How RAG Works
What it is
RAG — Retrieval Augmented Generation — lets a language model answer questions using your documents instead of only what it memorised during training.
The idea is simple: before the model writes an answer, fetch a handful of the most relevant snippets from your knowledge base and paste them into the prompt. The model then composes a reply grounded in those snippets — not in whatever it half-remembers from the open internet.
Give the LLM the right pages from your library before it answers — so it reads first and writes second.
Why we need it
Large language models are powerful but bounded. RAG patches three of their most painful limits.
The model only knows what existed when it was trained. Anything newer — last week's release notes, today's prices — it has never seen.
When the model is unsure, it often invents plausible-sounding facts. Grounding the answer in retrieved text dramatically reduces this.
Your wiki, your code, your customer tickets — the model has zero access to any of it unless you bring it in at query time.
The two phases
A RAG system runs in two distinct passes: an offline indexing pipeline you run once (and refresh as data changes), and an online query pipeline that runs every time a user asks something.
Phase 1 — Indexing (offline). Take your documents and turn them into a searchable vector store.
Collect the source material: PDFs, wiki pages, support tickets, code, transcripts.
Split each document into bite-sized passages — paragraphs or fixed-size windows — small enough to fit in the prompt later.
Run every chunk through an embedding model.
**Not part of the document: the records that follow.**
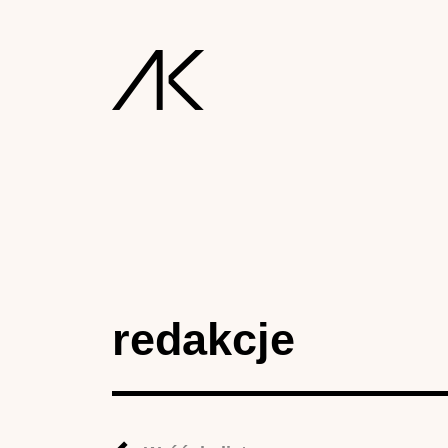
redakcje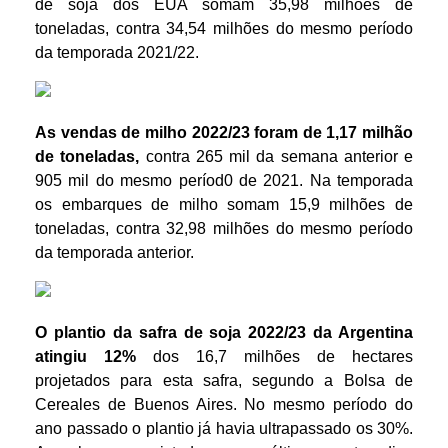
de soja dos EUA somam 35,98 milhões de
toneladas, contra 34,54 milhões do mesmo período
da temporada 2021/22.
As vendas de milho 2022/23 foram de 1,17 milhão
de toneladas,
contra 265 mil da semana anterior e
905 mil do mesmo períod0 de 2021. Na temporada
os embarques de milho somam 15,9 milhões de
toneladas, contra 32,98 milhões do mesmo período
da temporada anterior.
O plantio da safra de soja 2022/23 da Argentina
atingiu 12%
dos 16,7 milhões de hectares
projetados para esta safra, segundo a Bolsa de
Cereales de Buenos Aires. No mesmo período do
ano passado o plantio já havia ultrapassado os 30%.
Each chunk becomes a vector — a list of numbers that captures its meaning.
Store the vectors (with the original text) in a vector database that can find nearest neighbours fast.
Phase 2 — Querying (online). When a user asks a question, fetch the most relevant chunks and let the LLM answer.
The user's question arrives in natural language.
Run the question through the same embedding model so it lives in the same vector space as your chunks.
Find the top-k chunks whose vectors are closest to the question vector — usually by cosine similarity.
Stitch the retrieved chunks into a prompt template alongside the question and any system instructions.
Send the prompt to the model. It writes the reply using the retrieved context as its source of truth.
Watch the flow
The animation walks the full pipeline end-to-end: documents are chunked and embedded into a vector store, then a question arrives, gets embedded, finds its nearest neighbours, and rides into the LLM as context for the final answer.
Embeddings, in one paragraph
An embedding is a fixed-length list of numbers (often 384, 768, or 1536 of them) produced by a neural network for a piece of text. The trick: texts with similar meaning land at nearby points in this high-dimensional space, so geometric closeness becomes a proxy for semantic similarity. That's why a question about "refund window" can pull back a chunk titled "return policy" even though they share no words — their vectors point in nearly the same direction. Closeness is usually measured with cosine similarity: the cosine of the angle between two vectors, ranging from -1 (opposite) through 0 (unrelated) to 1 (identical direction).
Chunking choices
How you cut up the documents has a bigger impact on quality than most people expect. Three knobs do most of the work.
Too small and a chunk loses context. Too big and a single chunk crowds out room for others in the prompt — and dilutes the signal in its embedding.
Let consecutive chunks share a few sentences. Stops a key fact from being chopped in half right at a chunk boundary.
Fixed-size windows are simple and fast. Semantic splitting (by section, paragraph, or topic shift) keeps related ideas together and usually retrieves better.
When RAG helps — and when it doesn't
- The answer lives in a specific document the model has never seen
- The corpus is large — too big to fit in any single prompt
- Source data changes often and you can't keep retraining
- You need citations back to the original passages
- The question requires synthesising across many chunks at once
- Retrieval brings back off-topic or contradictory passages
- The answer needs multi-step reasoning beyond what the snippets contain
- The corpus is tiny — just stuff it all in the prompt directly
- Stale index — documents change but nobody re-embeds them. Answers quietly drift out of date.
- Lost in the middle — LLMs pay most attention to the start and end of the prompt. Crucial chunks buried in the middle can be ignored.
- Recall vs. precision — a low
kmay miss the relevant chunk; a highkfloods the prompt with noise. Tune for your data. - No fallback — if retrieval returns nothing relevant, the model will still answer something. Detect low similarity scores and say "I don't know" instead.